Get started

Install biblioflow and run your first bibliometric workflow.

Installation

Install the core library from PyPI:

pip install biblioflow

The core package includes common file readers plus API clients for OpenAlex, Crossref, Scopus, PubMed, and PubMed Central.

Install application packages only when you need them:

pip install biblioflow-web
pip install biblioflow-nb
Note

The applications depend on the core biblioflow package. New analysis features should be implemented in the core library first and then exposed by the web and notebook interfaces.

Load bibliographic records

import biblioflow as bf

dataset = bf.load(
    "records.ris",
    source="auto",
    format="auto",
)

bf.load() returns a BibliographicDataset containing normalized records, raw records, metadata, warnings, and errors.

len(dataset)
dataset.metadata
dataset.warning_dicts()
dataset.to_records()[:3]

Supported input formats

Format/source Typical extension Notes
RIS .ris Common export format from reference managers and scholarly databases.
BibTeX .bib Common for LaTeX and citation managers.
Scopus CSV .csv Scopus headers such as EID, Authors, and Source title are detected.
Web of Science plain text .txt Clarivate savedrecs.txt exports with multiline/repeated tags.
OpenAlex JSON .json Single works, lists, or API responses with results.
Crossref JSON .json Single works, lists, or work-list responses with message.items.
CSV/TSV .csv, .tsv Useful for spreadsheets and custom exports.
JSON/JSONL .json, .jsonl Supports generic records and provider payloads.
XML .xml Includes PubMed XML support.
NBIB .nbib PubMed/NLM text export format.
PubMed/PMC API remote Search live PubMed and PubMed Central with pymedx.
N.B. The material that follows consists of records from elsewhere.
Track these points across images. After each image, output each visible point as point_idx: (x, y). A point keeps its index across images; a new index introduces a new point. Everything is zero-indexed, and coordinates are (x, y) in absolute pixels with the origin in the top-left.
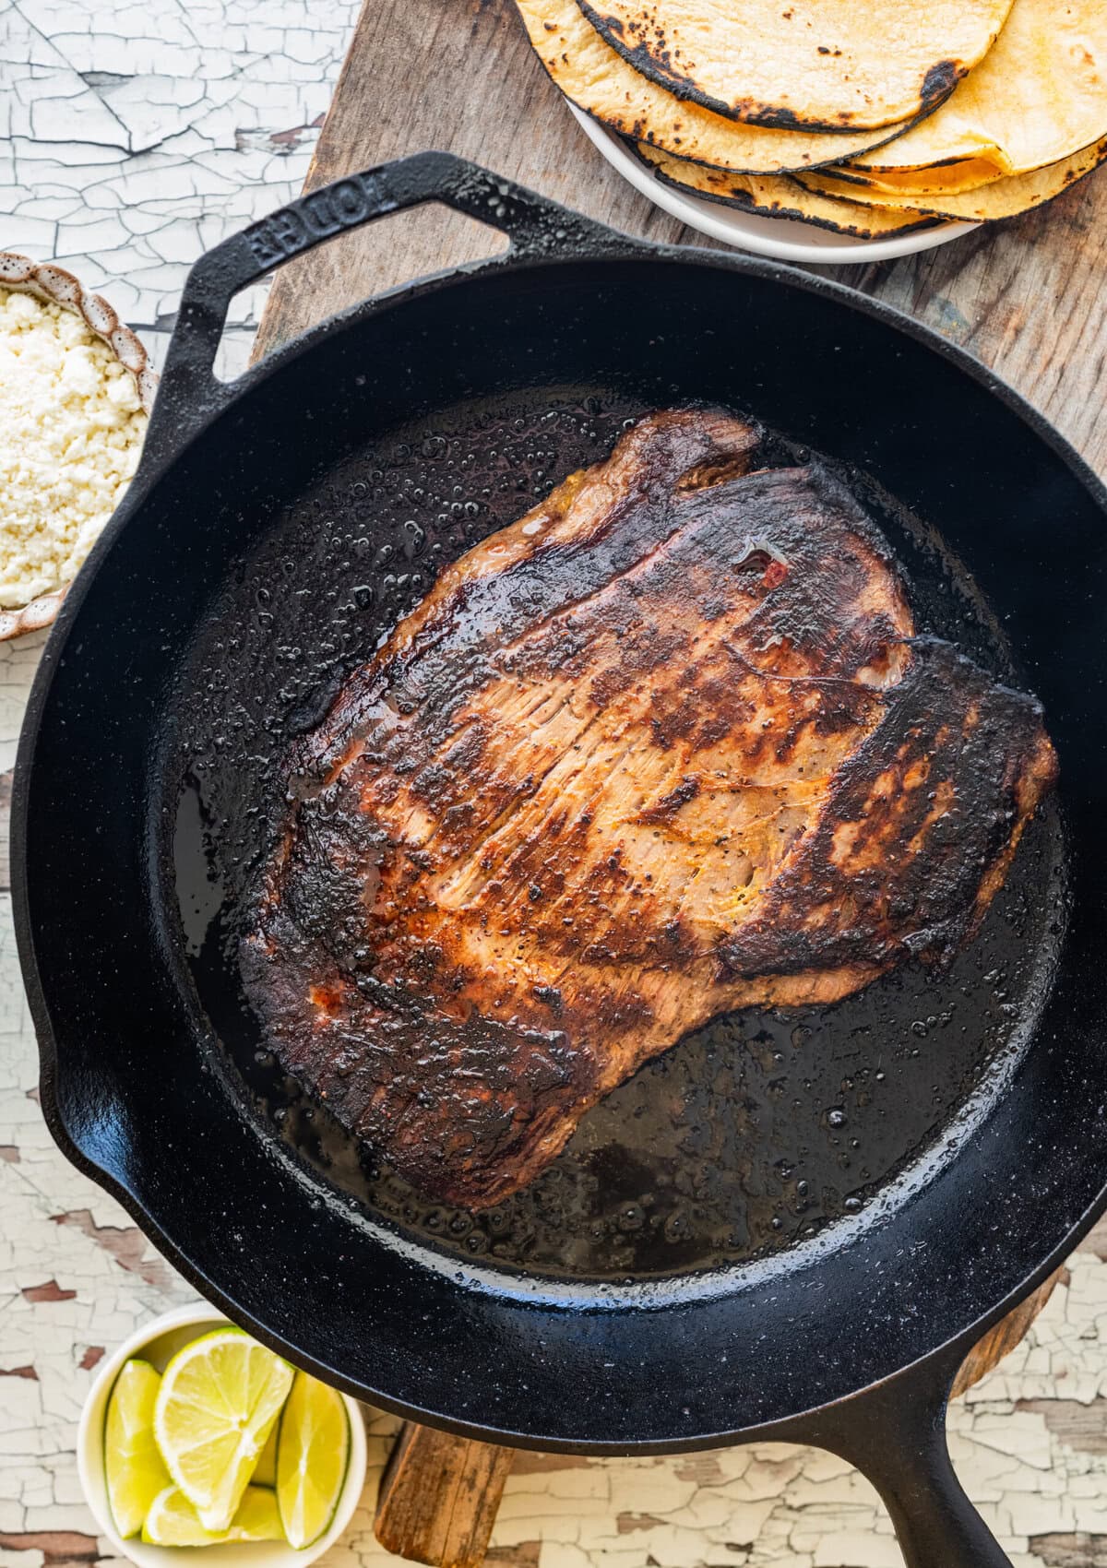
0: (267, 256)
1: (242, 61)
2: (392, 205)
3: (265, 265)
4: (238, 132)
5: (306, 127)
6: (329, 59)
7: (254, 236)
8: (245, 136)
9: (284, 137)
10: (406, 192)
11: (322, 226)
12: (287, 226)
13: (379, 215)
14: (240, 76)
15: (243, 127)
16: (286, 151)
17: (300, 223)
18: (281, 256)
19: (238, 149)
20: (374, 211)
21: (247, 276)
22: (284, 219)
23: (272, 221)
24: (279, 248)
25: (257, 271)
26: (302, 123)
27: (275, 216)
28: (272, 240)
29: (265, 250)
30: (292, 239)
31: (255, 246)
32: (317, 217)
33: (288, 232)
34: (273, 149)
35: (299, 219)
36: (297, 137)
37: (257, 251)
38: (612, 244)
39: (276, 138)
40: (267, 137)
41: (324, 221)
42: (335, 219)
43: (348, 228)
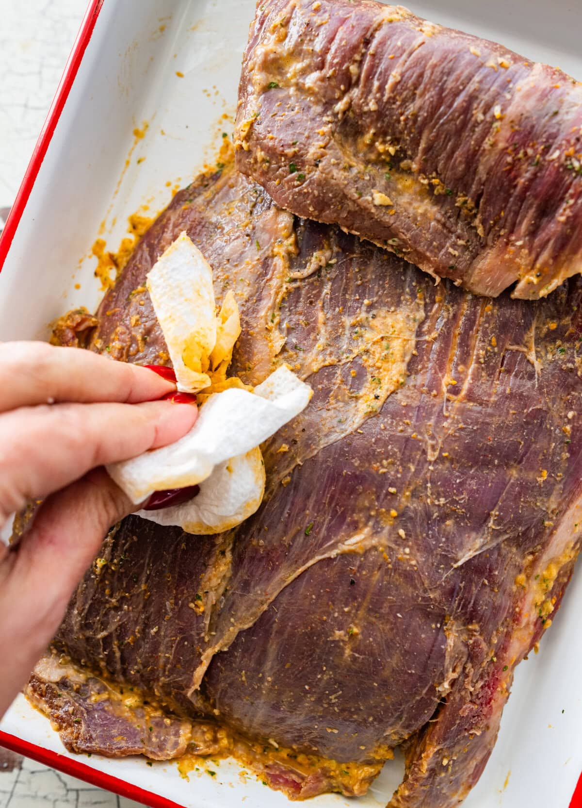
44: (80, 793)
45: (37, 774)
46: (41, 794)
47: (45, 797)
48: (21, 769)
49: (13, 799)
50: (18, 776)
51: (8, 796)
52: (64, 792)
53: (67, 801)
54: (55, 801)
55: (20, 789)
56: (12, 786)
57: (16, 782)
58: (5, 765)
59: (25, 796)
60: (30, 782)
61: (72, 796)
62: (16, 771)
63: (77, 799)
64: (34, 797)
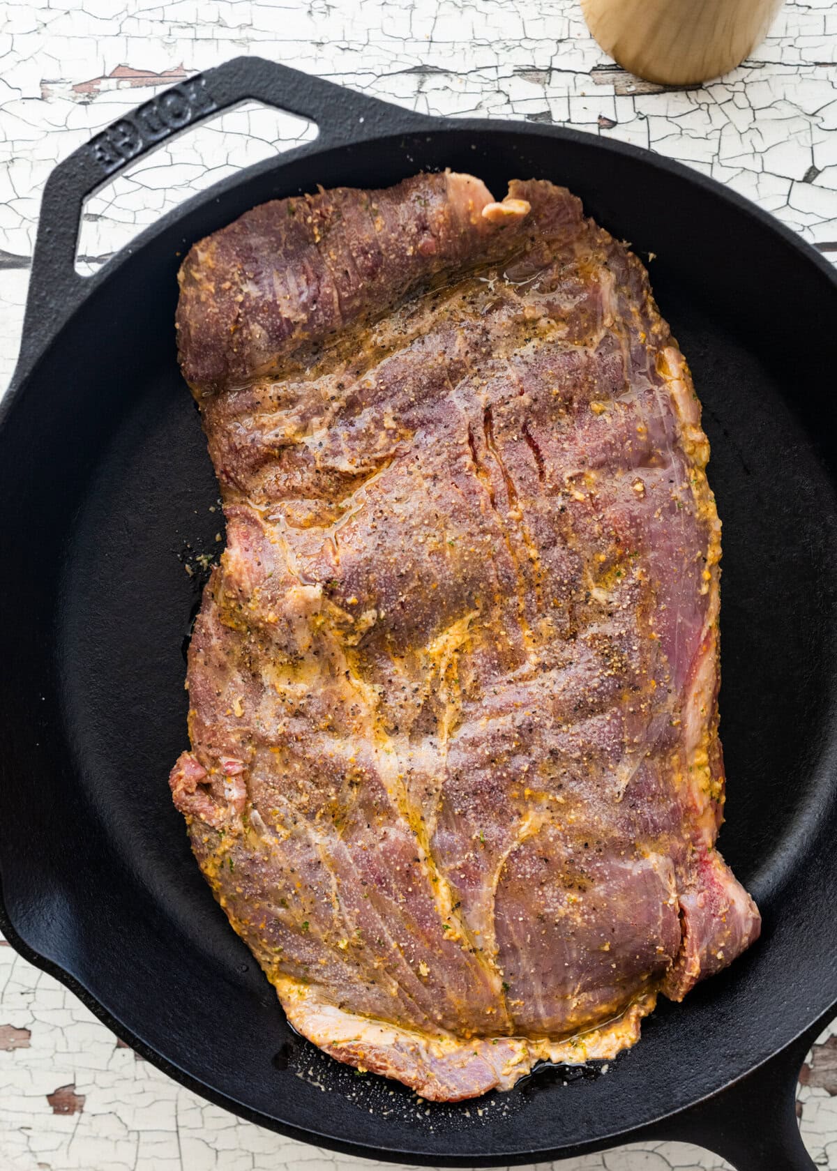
0: (110, 162)
1: (46, 16)
2: (214, 106)
3: (110, 170)
4: (43, 82)
5: (104, 77)
6: (125, 14)
7: (97, 147)
8: (49, 86)
9: (84, 87)
10: (224, 94)
11: (155, 131)
12: (124, 135)
13: (203, 117)
14: (44, 30)
15: (47, 78)
16: (87, 100)
17: (136, 131)
18: (123, 160)
19: (42, 99)
20: (198, 114)
21: (95, 182)
22: (121, 129)
23: (109, 132)
24: (120, 155)
25: (101, 177)
26: (101, 75)
27: (113, 127)
28: (113, 148)
29: (107, 158)
30: (130, 146)
31: (99, 155)
32: (149, 124)
33: (127, 139)
34: (75, 98)
35: (134, 127)
36: (96, 87)
37: (101, 159)
38: (405, 121)
39: (77, 88)
40: (70, 86)
41: (156, 127)
42: (165, 125)
43: (176, 131)
44: (141, 1133)
45: (99, 1117)
46: (103, 1135)
47: (107, 1138)
48: (82, 1112)
49: (75, 1140)
50: (80, 1118)
51: (70, 1136)
52: (126, 1133)
53: (129, 1141)
54: (117, 1141)
55: (81, 1130)
56: (74, 1127)
57: (78, 1124)
58: (66, 1108)
59: (86, 1137)
60: (91, 1124)
61: (134, 1136)
62: (77, 1114)
63: (138, 1140)
64: (96, 1138)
See Sources and import formats for the complete source guide.

Source inference

Use source="auto" and format="auto" for convenience, or pass explicit values when working with known exports:

dataset = bf.load("openalex.json", source="openalex", format="json")
dataset = bf.load("pubmed.xml", source="pubmed", format="xml")
dataset = bf.load("crossref.json", source="crossref", format="json")
dataset = bf.load("savedrecs.txt", source="wos")
dataset = bf.load("scopus.csv", source="scopus")
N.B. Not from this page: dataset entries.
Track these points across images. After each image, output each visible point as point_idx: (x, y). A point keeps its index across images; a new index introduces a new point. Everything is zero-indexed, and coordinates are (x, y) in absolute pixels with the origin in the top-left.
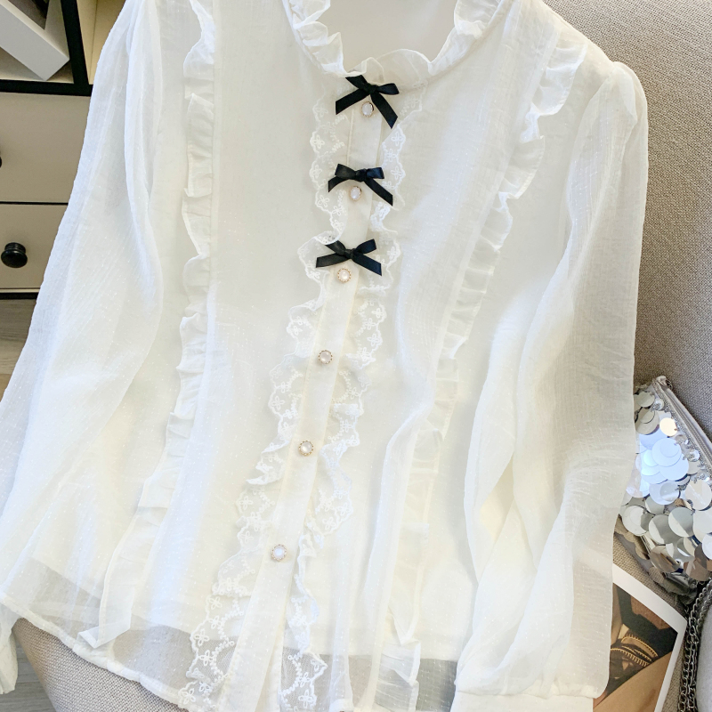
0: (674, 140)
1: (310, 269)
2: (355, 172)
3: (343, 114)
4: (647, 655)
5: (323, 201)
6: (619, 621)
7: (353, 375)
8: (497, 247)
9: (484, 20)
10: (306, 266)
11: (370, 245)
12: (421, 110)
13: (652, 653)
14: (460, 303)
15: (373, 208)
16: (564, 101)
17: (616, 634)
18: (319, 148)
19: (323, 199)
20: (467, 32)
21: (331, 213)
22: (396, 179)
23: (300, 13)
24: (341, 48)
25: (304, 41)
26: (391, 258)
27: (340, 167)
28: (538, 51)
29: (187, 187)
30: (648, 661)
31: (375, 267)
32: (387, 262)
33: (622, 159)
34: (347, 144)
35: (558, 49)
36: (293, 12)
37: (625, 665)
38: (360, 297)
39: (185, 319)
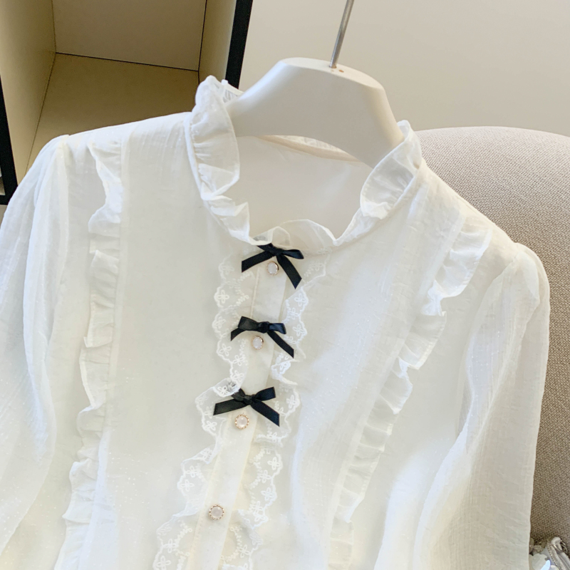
1: (207, 418)
2: (258, 324)
3: (249, 272)
5: (225, 349)
7: (245, 531)
8: (396, 410)
9: (390, 201)
10: (204, 414)
11: (269, 393)
12: (324, 275)
14: (357, 458)
15: (275, 357)
16: (467, 282)
18: (223, 302)
19: (225, 348)
20: (372, 214)
21: (232, 363)
22: (298, 335)
23: (209, 184)
24: (248, 219)
25: (212, 208)
26: (290, 407)
27: (243, 320)
28: (442, 233)
29: (86, 336)
31: (274, 417)
32: (286, 411)
33: (522, 336)
34: (252, 296)
35: (462, 232)
36: (201, 181)
38: (257, 444)
39: (76, 464)
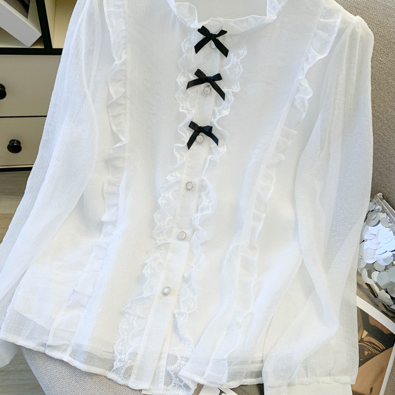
0: (381, 59)
4: (379, 348)
6: (362, 328)
13: (381, 346)
17: (360, 335)
30: (380, 351)
37: (366, 353)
Provider-aware adapters normalize database-specific field names into the canonical biblioflow schema.

provider= remains supported for compatibility with older examples, but new documentation uses source=.

API imports

File loading and API querying are separate entry points:

openalex = bf.from_openalex(search="bibliometrics", limit=100)
crossref = bf.from_crossref(query="science mapping", limit=100)
pubmed = bf.from_pubmed(
    query="bibliometrics AND reproducibility",
    limit=100,
    email="researcher@example.org",
)
pmc = bf.from_pmc(
    query="open science",
    limit=50,
    email="researcher@example.org",
)

For PubMed and PubMed Central, you may also set BIBLIOFLOW_NCBI_EMAIL and optionally BIBLIOFLOW_NCBI_API_KEY instead of passing contact details in each call.

Scopus API imports require pybliometrics configuration and access:

scopus = bf.from_scopus(
    query="TITLE-ABS-KEY(bibliometrics)",
    limit=100,
)

Descriptive analysis

summary = bf.analyze(dataset, top_n=20)
summary.to_dict()

The descriptive summary includes high-level information, annual production, top authors, top sources, and top keywords.
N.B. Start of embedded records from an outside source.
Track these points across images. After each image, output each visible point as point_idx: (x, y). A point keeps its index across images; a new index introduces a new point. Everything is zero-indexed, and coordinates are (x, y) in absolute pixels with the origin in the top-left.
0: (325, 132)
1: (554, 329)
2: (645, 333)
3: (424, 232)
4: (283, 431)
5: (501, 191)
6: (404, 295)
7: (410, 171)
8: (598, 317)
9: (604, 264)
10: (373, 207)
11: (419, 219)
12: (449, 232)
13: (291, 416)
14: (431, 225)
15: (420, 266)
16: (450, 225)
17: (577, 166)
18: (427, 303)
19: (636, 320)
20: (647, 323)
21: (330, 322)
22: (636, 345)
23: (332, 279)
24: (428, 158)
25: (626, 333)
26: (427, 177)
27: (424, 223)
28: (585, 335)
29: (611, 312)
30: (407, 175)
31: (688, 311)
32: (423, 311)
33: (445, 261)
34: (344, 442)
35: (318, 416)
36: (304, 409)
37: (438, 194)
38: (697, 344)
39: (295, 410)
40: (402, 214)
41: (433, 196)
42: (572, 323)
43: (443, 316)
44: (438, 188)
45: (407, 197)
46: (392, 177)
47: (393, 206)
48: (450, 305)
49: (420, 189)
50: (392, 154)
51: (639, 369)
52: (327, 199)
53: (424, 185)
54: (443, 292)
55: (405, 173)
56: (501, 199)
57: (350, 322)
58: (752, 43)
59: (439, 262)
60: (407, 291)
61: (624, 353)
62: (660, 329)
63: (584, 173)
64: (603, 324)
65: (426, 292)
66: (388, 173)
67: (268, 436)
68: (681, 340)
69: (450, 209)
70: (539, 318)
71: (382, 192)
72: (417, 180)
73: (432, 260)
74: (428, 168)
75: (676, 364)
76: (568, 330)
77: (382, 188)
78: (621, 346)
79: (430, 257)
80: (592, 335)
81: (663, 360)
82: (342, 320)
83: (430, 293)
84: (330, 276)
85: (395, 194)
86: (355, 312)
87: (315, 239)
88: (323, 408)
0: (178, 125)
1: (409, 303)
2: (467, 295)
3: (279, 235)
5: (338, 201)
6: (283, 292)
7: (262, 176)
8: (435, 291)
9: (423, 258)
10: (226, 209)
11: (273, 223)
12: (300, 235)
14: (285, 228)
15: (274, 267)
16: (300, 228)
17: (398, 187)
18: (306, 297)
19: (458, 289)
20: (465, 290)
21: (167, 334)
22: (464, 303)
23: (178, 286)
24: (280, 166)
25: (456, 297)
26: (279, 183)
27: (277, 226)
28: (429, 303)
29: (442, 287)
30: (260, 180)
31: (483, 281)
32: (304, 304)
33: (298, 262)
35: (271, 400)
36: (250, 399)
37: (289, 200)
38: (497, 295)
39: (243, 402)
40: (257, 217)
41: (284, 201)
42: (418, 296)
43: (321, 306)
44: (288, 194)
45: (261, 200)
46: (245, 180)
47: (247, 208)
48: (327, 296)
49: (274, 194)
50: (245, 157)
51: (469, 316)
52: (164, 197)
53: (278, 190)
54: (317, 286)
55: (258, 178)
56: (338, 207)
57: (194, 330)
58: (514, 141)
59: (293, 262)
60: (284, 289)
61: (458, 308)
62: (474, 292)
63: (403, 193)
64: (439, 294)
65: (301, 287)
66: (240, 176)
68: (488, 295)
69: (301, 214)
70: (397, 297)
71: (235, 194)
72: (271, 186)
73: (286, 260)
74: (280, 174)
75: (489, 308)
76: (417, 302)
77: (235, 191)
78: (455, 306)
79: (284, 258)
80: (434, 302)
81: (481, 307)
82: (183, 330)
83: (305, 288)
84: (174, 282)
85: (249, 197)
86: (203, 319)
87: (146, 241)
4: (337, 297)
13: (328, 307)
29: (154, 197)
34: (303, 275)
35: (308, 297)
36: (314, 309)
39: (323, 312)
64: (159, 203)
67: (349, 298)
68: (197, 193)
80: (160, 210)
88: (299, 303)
Matrix and network construction

keyword_matrix = bf.matrix(
    dataset,
    kind="co_occurrence",
    unit="keywords_all",
    normalize="association",
    min_occurrences=2,
)

keyword_network = bf.network(
    dataset,
    kind="co_occurrence",
    unit="keywords_all",
    normalize="association",
    min_occurrences=2,
)

Export results

bf.export(dataset, "records.json", format="json")
bf.export(keyword_matrix, "keywords.csv", format="csv")
bf.export(keyword_network, "keywords.graphml", format="graphml")

Supported network exports include JSON, GraphML, GEXF, Pajek, and VOSviewer-style edge lists.

Command-line interface

The command name is biblioflow:

biblioflow --help
biblioflow validate records.ris
biblioflow analyze records.ris --top-n 25 -o summary.json
biblioflow matrix records.ris -o keywords.csv --kind co_occurrence --unit keywords_all
biblioflow network records.ris -o network.graphml --to graphml
biblioflow search pubmed --query "bibliometrics" --email you@example.org -o pubmed.json

Do not use or document a hyphenated command alias.